Input data:
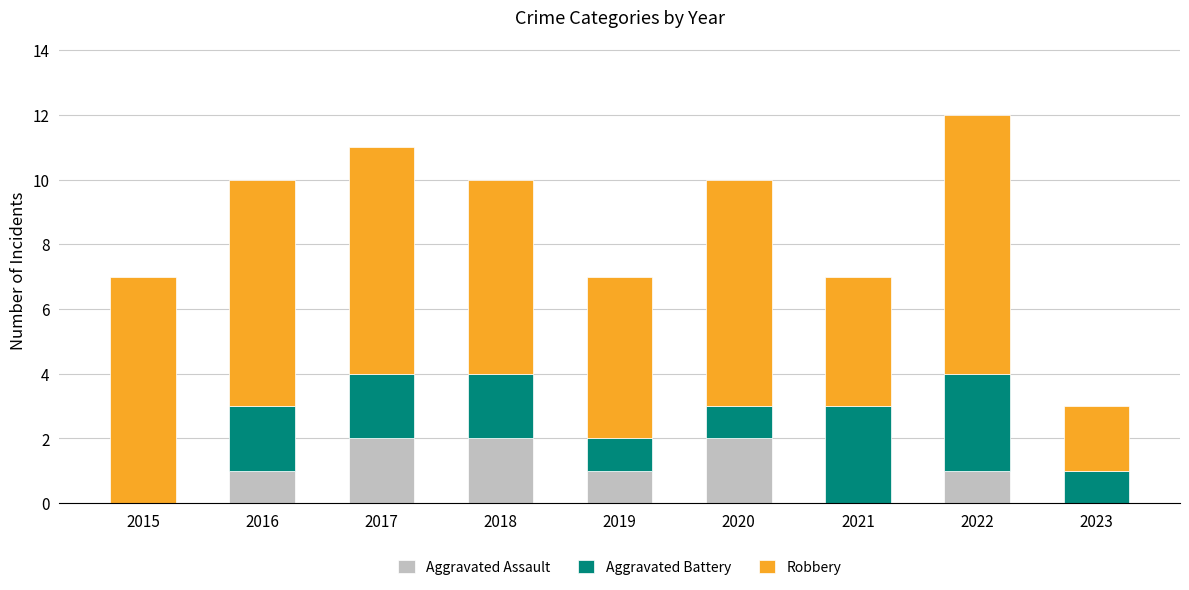

At which category is the sum across all series the highest?

2022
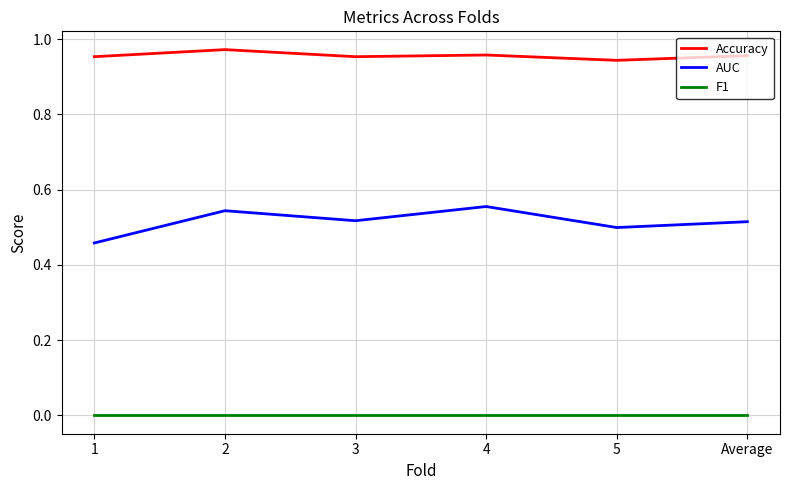

Between 3 and 5, which series saw the biggest shift?

AUC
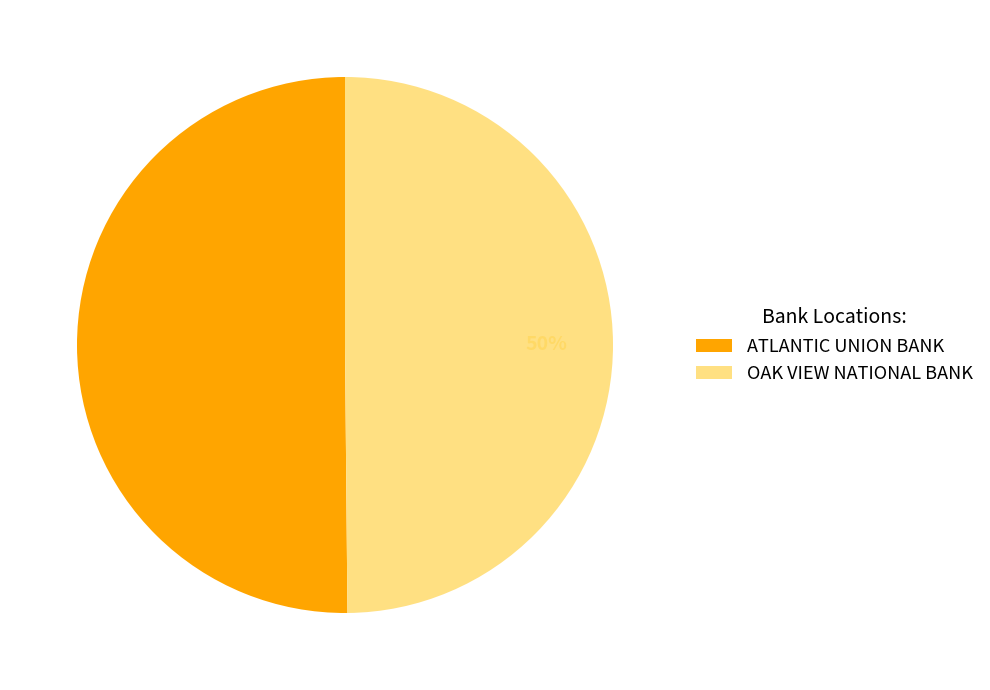

To the nearest percent, what is the combined percentage of ATLANTIC UNION BANK and OAK VIEW NATIONAL BANK?

100%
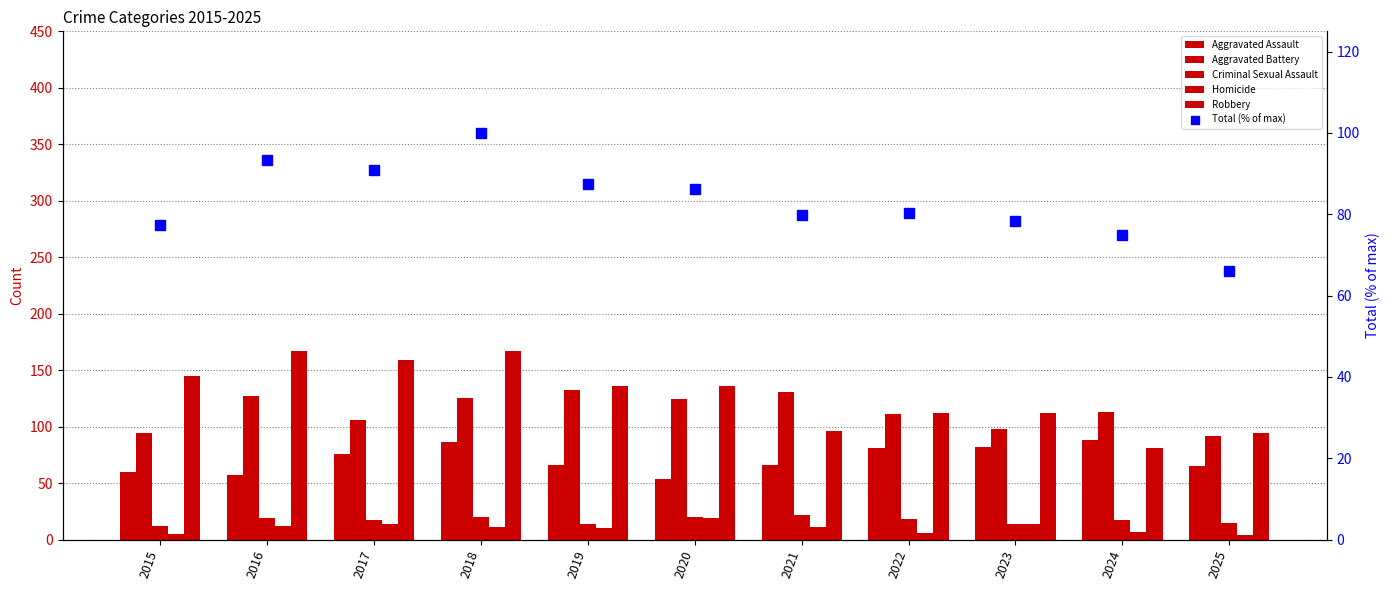

Is the value of Total (% of max) at 2015 greater than the value of Aggravated Battery at 2015?

No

Problem to solve:
Tally the lines in the entries above that contain the string "series", treating uppercase and lowercase as different. Give only the number.

Solution to this task:
2